MALAGA, c’est la destination qu’ont choisie Astrid et Lucien pour un voyage organisé, bas-de-gamme et probablement tristounet, au cours duquel ils espèrent résoudre la crise du couple chronique qui entre eux se creuse et s’installe, à l’image peut-être de celle qui ébranle en profondeur la société tout entière. Bloqués par une grève des trains dans la salle d’attente d’une gare, quelque part en Wallonie, ils commencent d’abord par s’impatienter, puis en viennent assez vite à douter de la possibilité d’atteindre en temps utile l’aéroport de Zaventem, d’où ils doivent dans quelques heures s’envoler vers leur paradis petit bourgeois. Pour compagnon d’infortune, ils rencontrent un homme, Flambard, dont la voiture est tombée en panne et qui doit pourtant, lui aussi, se rendre impérativement à Bruxelles le lendemain matin pour se présenter devant le juge : une ultime confrontation doit décider définitivement de son divorce par consentement mutuel. Un quatrième personnage se joint à eux, une femme, Amanda, plus paumée dans sa tête et dans sa vie « en général » qu’à cause d’une situation bien précise : au chômage, seule, incapable de retenir un homme, guettée par la déprime et la prostitution, elle a, de la fenêtre de sa chambre, été irrésistiblement attirée par la détresse et le désœuvrement des trois autres, condamnés par le hasard, au moins pour quelques heures, à partager sa galère…

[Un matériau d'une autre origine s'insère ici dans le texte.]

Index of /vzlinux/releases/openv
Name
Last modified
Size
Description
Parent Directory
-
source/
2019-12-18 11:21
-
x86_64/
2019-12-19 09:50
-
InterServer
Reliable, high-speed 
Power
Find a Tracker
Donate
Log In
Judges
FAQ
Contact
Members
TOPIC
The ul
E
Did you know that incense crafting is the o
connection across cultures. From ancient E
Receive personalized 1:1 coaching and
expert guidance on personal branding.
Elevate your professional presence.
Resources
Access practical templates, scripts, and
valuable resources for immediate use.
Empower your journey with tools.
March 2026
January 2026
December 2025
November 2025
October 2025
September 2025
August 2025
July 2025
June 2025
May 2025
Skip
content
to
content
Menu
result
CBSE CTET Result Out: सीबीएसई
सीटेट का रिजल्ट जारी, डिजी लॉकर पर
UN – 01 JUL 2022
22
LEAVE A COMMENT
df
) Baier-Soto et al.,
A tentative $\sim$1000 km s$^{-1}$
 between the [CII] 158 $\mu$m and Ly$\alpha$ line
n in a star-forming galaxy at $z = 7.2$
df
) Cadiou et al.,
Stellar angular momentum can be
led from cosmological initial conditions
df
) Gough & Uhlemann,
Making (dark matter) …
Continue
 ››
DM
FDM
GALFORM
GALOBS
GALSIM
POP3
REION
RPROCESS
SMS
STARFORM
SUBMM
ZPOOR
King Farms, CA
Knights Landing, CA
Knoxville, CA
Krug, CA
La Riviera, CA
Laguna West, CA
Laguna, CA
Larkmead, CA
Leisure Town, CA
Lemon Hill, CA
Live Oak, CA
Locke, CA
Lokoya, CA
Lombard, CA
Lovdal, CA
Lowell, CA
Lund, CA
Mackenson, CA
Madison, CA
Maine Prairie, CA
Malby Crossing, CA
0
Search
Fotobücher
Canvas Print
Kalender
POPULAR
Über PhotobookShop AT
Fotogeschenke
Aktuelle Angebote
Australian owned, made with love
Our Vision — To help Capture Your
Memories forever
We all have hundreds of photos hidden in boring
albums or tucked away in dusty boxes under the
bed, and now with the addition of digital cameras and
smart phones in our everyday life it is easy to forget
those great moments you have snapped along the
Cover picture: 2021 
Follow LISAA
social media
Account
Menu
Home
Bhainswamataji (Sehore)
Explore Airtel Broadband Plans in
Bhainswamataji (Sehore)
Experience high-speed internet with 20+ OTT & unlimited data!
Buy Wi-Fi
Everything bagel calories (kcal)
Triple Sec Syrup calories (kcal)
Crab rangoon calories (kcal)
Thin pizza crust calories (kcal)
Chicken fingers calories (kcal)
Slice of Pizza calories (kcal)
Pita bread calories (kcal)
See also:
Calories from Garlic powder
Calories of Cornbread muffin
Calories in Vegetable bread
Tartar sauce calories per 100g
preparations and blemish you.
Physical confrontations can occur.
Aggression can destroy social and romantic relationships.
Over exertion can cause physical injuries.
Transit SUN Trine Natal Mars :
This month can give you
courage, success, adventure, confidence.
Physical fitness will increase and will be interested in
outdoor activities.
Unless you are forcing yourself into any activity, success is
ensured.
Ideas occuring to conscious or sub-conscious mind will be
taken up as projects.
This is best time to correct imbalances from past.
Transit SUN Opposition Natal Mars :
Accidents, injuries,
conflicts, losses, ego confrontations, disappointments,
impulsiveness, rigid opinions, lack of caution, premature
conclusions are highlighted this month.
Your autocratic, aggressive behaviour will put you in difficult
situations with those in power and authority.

C’est dire que les questions du couple, de la vie à deux, de la rupture et de la solitude sont ce qui confère sa véritable unité à une situation en apparence artificielle et disparate. D’ailleurs, Astrid et Lucien ne reviennent-ils pas du (re)mariage de la mêre de Lucien avec celui qui fut autrefois le fiancé d’Astrid, cette Astrid dont la crise d’identité se manifeste non seulement par l’irrésistible attirance qui la précipite de nouveau dans les bras de cet ancien amant, mais aussi par le changement de prénom que lui a imposé Lucien (puisque « Anna », son vrai prénom est aussi le prénom de samère!) et, surtout, par la mythomanie dont nous allons découvrir l’ampleur dans les dernières minutes de la pièce et qui, rétrospectivement, précipitera dans des abîmes de suspicion et de perplexité tout ce à quoi nous avions sincèrement adhéré ? C’est en effet par la découverte tardive du mensonge, du leurre, de la fiction, que Paul Emonda choisi de nous faire partager la crise d’identité de ses personnages et tous les doutes, atermoiements et tergiversations qui les neutralisent ou paralysent leur action plus encore que les pannes d’automobile ou les grèves de chemin de fer. Car au bout du compte, au fil de toutes ces paroles échangées, fausses ou vraies, qui constituent l’unique action de la pièce (Paul Emond aime à exalter la fonction « performative » du langage), aucun des personnages ne sait plus vraiment où sont ses désirs et ses envies les plus intimes : le divorce de Flambard et le voyage à Malaga d’Astrid et de Lucien sont, d’un même mouvement, déboutés de leur statut utopique d’issue ou de solution « miracle » au malaise ambiant. La salle d’attente, quelques minutes plus tôt encore si bien nommée, devient le lieu métaphorique de l’impasse, de la mise en doute et en crise du désir, du libre-arbitre, de la faculté de prendre et d’assumer la moindre décision. Comme si le blocage économique et politique de la société venait opportunément légitimer — salutaire alibi ! — un empêchement plus intime, plus individuel, qu’en bonne dialectique les conjonctures sociale et idéologique auront d’ailleurs contribué à déterminer.
Reste à préciser que, comme le suggère la citation de Jean Genet placée en exergue, il s’agit bien d’une « comédie », et qu’en effet, plus que chez Ibsen ou Strindberg, c’est du côté de Labiche, de Feydeau et du vaudeville qu’il faudrait chercher une filiation à Malaga, tant les comportements mesquins et étriqués des personnages induisent d’humour et de dérision à ce grand déchirement, à cette immense indécision généralisée du couple, de la jouissance, et de la vie.